• [EXERCISE BRIEF]
Go through the data and copy each line where the word "least" shows up.

• [LISTED RECORDS]
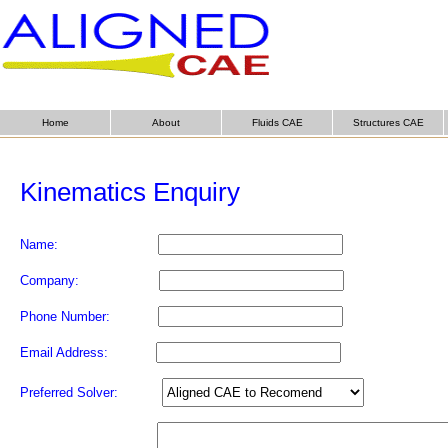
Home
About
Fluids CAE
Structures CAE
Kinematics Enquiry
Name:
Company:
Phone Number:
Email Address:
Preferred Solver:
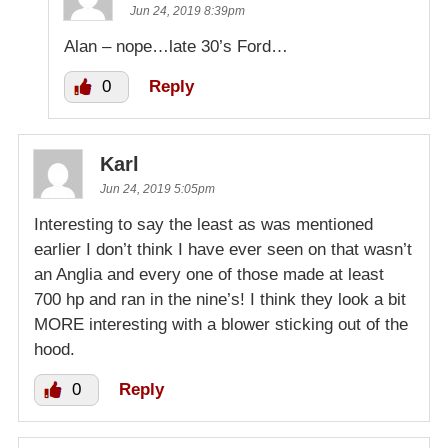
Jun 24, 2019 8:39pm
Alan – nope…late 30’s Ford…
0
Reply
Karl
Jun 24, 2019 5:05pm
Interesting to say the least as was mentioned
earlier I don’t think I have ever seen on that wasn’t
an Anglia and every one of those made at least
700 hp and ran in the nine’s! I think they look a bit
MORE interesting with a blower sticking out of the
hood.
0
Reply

* * *

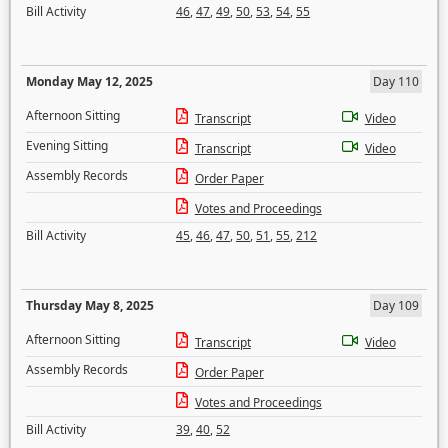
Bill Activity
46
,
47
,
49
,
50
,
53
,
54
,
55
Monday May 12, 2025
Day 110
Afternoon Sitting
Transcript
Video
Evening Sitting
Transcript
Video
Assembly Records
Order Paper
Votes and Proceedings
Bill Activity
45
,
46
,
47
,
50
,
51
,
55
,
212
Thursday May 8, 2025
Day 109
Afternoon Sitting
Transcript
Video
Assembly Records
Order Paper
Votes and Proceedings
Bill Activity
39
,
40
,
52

• [ANSWER AREA]
Interesting to say the least as was mentioned
an Anglia and every one of those made at least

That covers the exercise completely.